Open sneakers-the-rat opened 2 years ago

sneakers-the-rat commented 2 years ago

love what you've done here. am rearchitecting to make easier to extend for other unions in the future with some prior webscraping code i've written. absolutely LOVE the resume generator. would love to work together, solidarity forever <3

sneakers-the-rat commented 2 years ago

PS i got autoscab on pypi lmao lets do this

https://pypi.org/project/autoscab/ https://github.com/sneakers-the-rat/autoscab

bolshoytoster commented 2 years ago

We could take a dictionary of {xpath: action}, where xpath is a string and action is a class. There could be a base action class:

class Action():
    def __init__(self, fun):
    '''
        Create Action from function/lambda.
        It will be passed the element at xpath, so it must accept one argument.
    '''
        self.fun = lambda _, element: fun(element)

Then have two standard ones:

class Click(Action):
    fun = lambda _, element: element.click()
class Input(Action):
    def __init__(self, inputs):
    '''
        Inputs is either a string, an array of possible strings to choose or a function/lambda that returns the string to use
    '''
        if type(inputs) == list:
            self.fun = lambda _, element: element.send_keys(random.choice(inputs))
        elif type(inputs) == function:
            self.fun = lambda _, element: element.send_keys(inputs())
        else: # Assume it’s either a string or can be cast to a string
            self.fun = lambda _, element: element.send_keys(inputs)

Then have a function that takes the dictionary as input and carries out the actions, perhaps even in a loop:

def autoscab(actions, times=0):
'''
    actions is a dictionary:
        {
         xpath (string),

         action (Action or a class that inherits from it.)
        }

    times is the amount of times to run this, 0 for infinite
'''
    if times == 0:
        iterate = iter(int, 1)
    else:
        iterate = range(times)

    for _ in iterate:
        for xpath, action in actions.items():
            element = driver.find_element_by_xpath(xpath)
            action.fun(element)

This is a rough draft, it probably needs some more error handling but it’s probably best to let the user handle errors. It should work for most applications and to update it you mainly just have to change a dictionary.

bolshoytoster commented 2 years ago

I like the idea, but I'd be worried about that being limiting.

Fair enough, but if you just want to make a quick bot that's probably a good place to start, until people have time to make actual bots. Technically it could also work for purposes other than this but this is the main focus.

It might be better to componentize the project into a set of tools - resume_generator, captcha_solver, email_verifier, etc. - which can be imported into a selenium project and used in-place.

I think this would be a good idea, it also helps people quickly make bots, and it would also work with things other than selenium, if it's a bit too heavy for the particular application (~1mb last time I checked).

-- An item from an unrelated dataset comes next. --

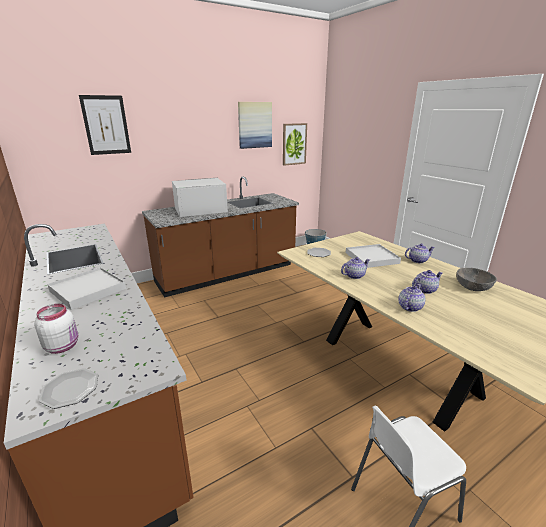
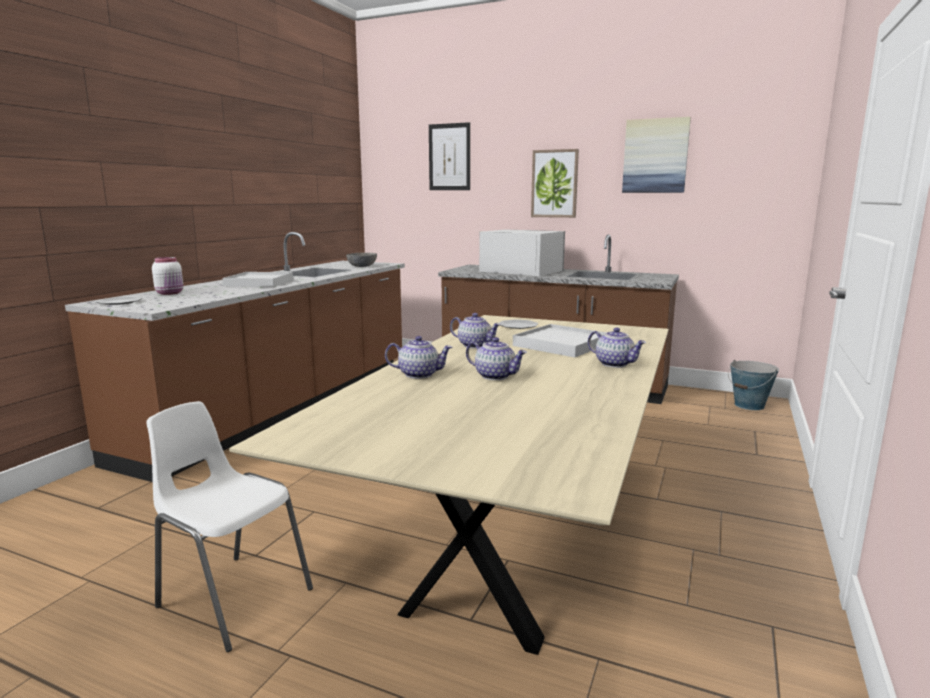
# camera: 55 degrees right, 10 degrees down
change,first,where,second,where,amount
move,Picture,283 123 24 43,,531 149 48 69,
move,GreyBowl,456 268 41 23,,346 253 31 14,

sneakers-the-rat commented 2 years ago

yes! this is what i am doing ^^ will post here when i get a draft. Splitting into a bot that can take a set of selectors, an identity class that can do all the faking, and the resume generator with hooks for the identity class to use.

sneakers-the-rat commented 2 years ago

I also think that trying to abstract the process further would take a bit of development time, i'm thinking of a programming interface that would be v familiar/usable by nonprogrammers (click thing, wait, type thing, wait, switch tabs, wait) and then we can do further abstraction depending on patterns that emerge

pws1453 commented 2 years ago

Being able to extract the work done here into either a generalized program or build out some of the subroutines into external libraries would be extremely beneficial. Is there a specific way we'd want to do this?

sneakers-the-rat commented 2 years ago

Being able to extract the work done here into either a generalized program or build out some of the subroutines into external libraries would be extremely beneficial. Is there a specific way we'd want to do this?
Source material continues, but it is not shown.